#### Supplied information
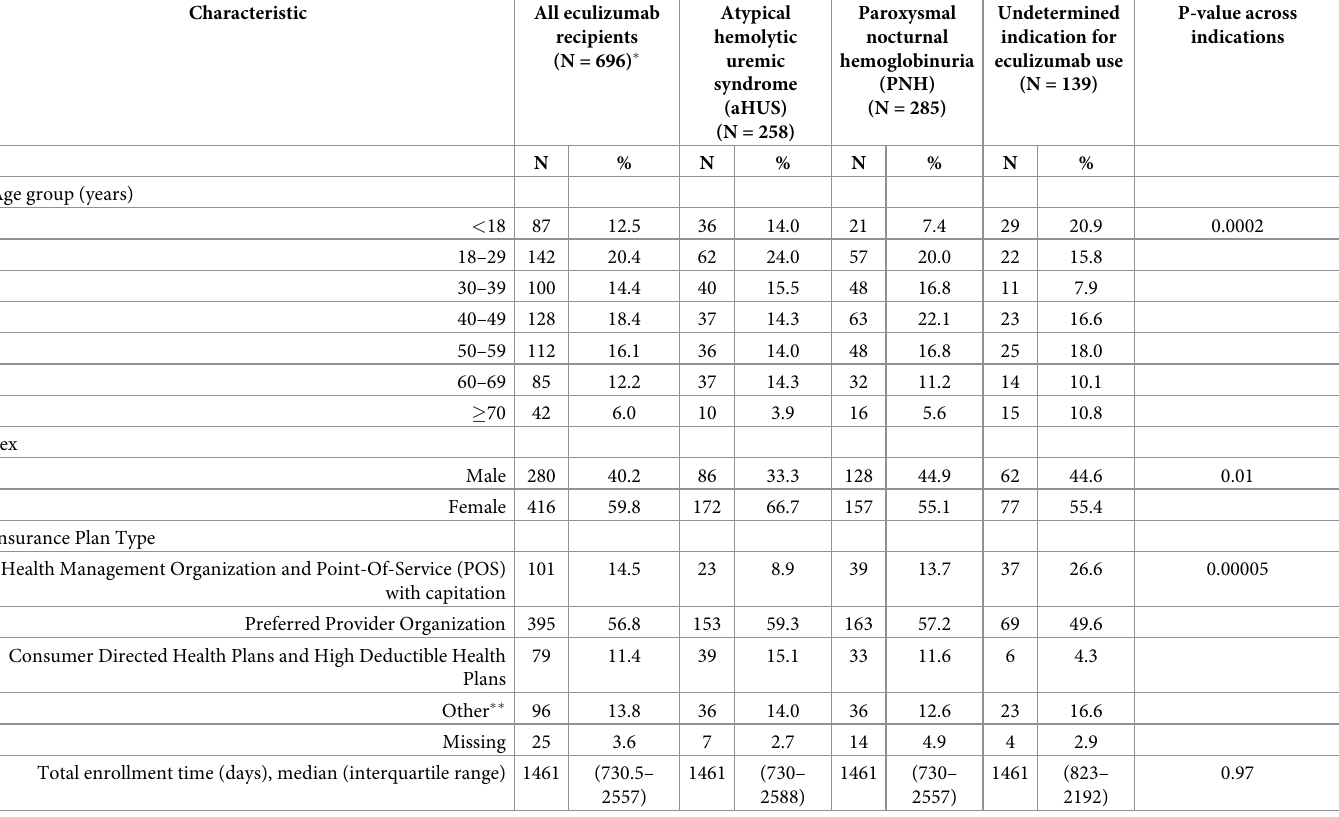
Table 1. Demographic characteristics of eculizumab recipients in the IBM Marketscan Commercial Database, overall and by indication for eculizumab use, 2007– 2017. Characteristic All eculizumab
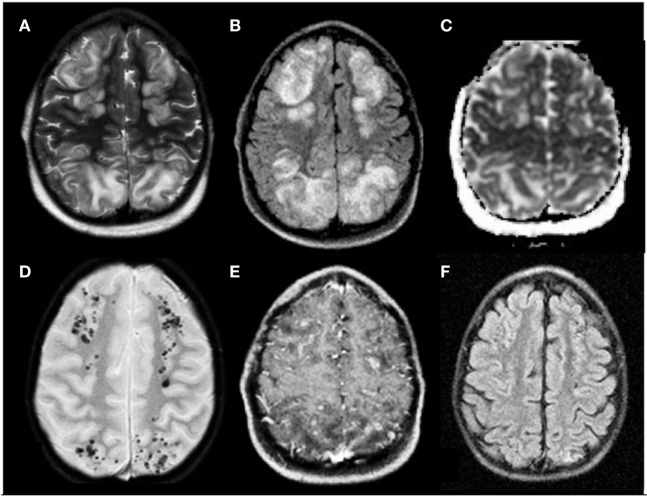
Posterior reversible encephalopathy syndrome in a 5-year-old boy affected by neuroblastoma in treatment with vincristine, etoposide, and carboplatine. (A,B) Axial T2 and FLAIR T2 images, respectively, display iuxtacortical hyperintensities that involve, bilaterally, frontal and parietal parasagittal watershed regions. (C) Diffusion study confirms they represent vasogenic edema. (D,E) Axial T2* and axial T1 post-gadolinium sequences, respectively, reveal microbleeds and faint signs of blood–barrier disruption within the cortex of affected regions. (F) Axial FLAIR T2 image acquired 1 month later shows complete resolution of the vasogenic edema.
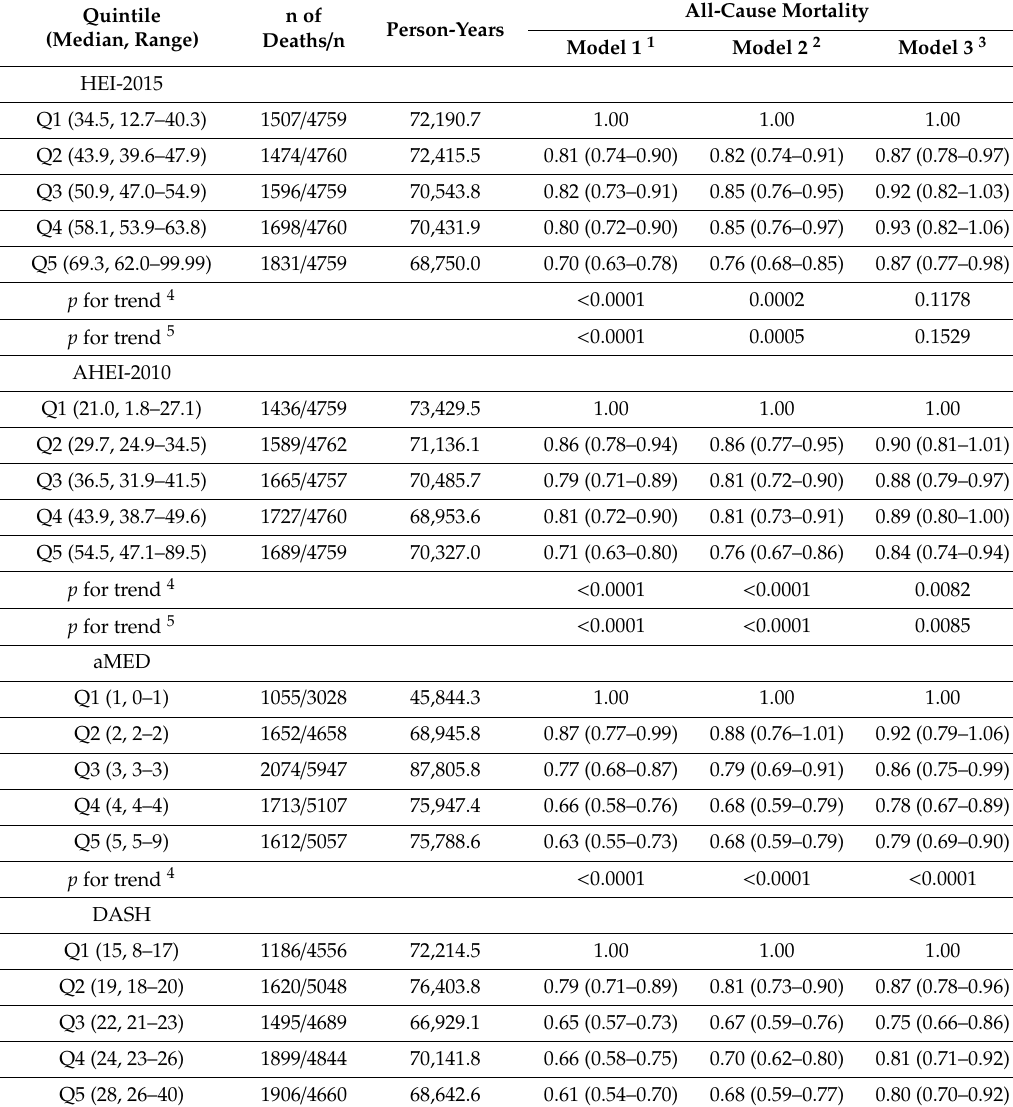
Table 3. Multivariable-adjusted hazard ratios and 95% confidence intervals for all-cause mortality according to quintiles of diet quality index scores and dietary total antioxidant capacity (mg VCE / day). Quintile n of (Median, Range) Deaths / n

#### What to do
Looking at the listing above, count the lines that contain "Table" and give nothing but the number.

#### Exercise output
2